• [SOURCE RECORDS]:
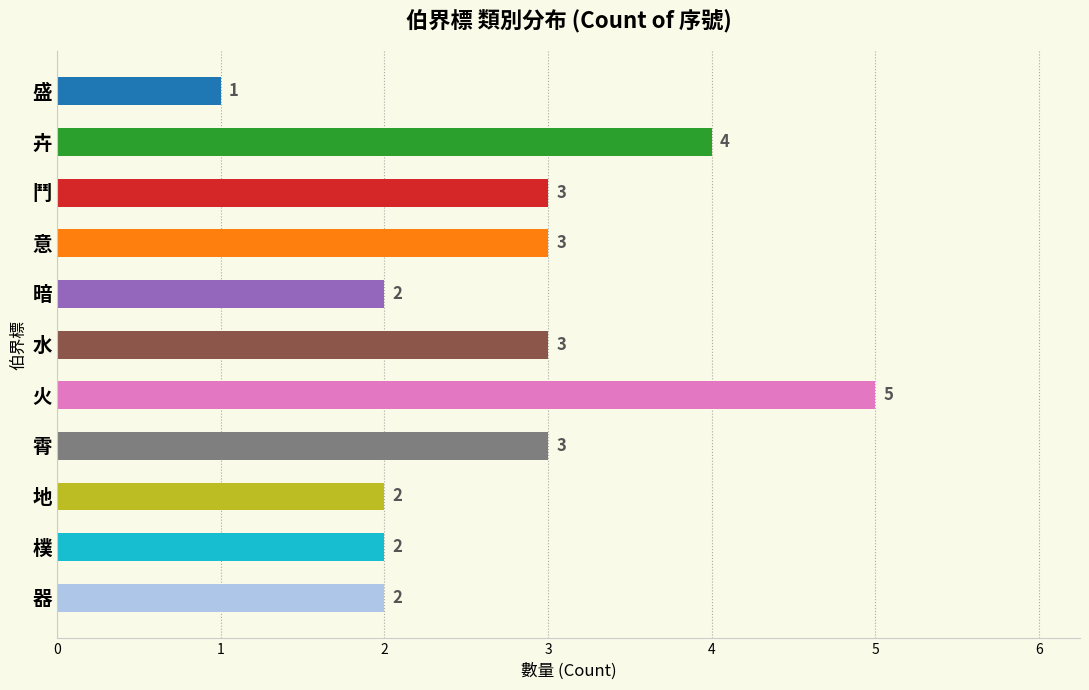

Count the values in the range 2 to 3.

8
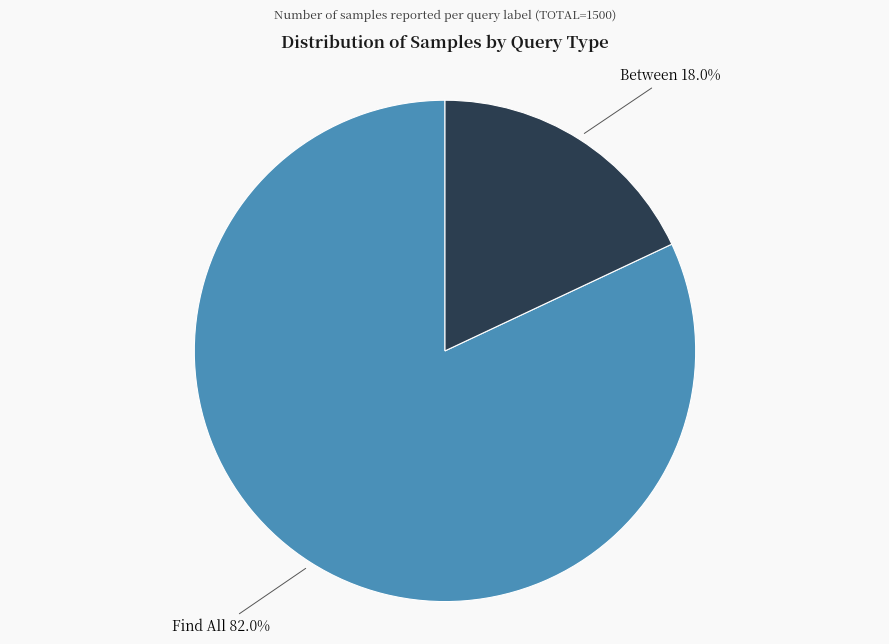

What is the total percentage of Find All and Between?

100.0%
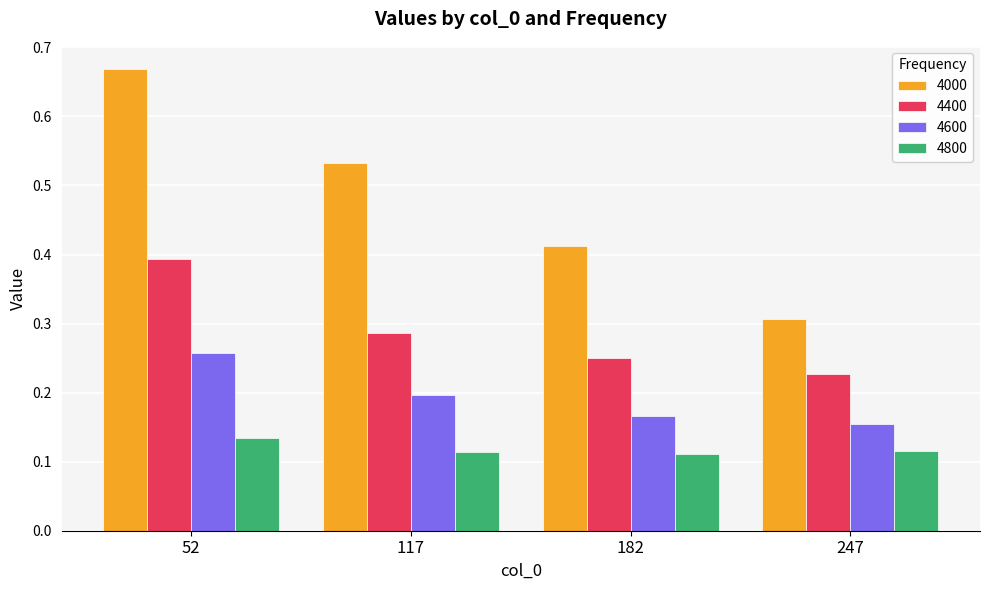

Which category has the lowest value in the 4000 series?

247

• [WHAT IS EXPECTED]: Can you reproduce every line of the material above word for word, leaving out the pictures?

• [SOLUTION]:
Count the values in the range 2 to 3.

8

What is the total percentage of Find All and Between?

100.0%

Which category has the lowest value in the 4000 series?

247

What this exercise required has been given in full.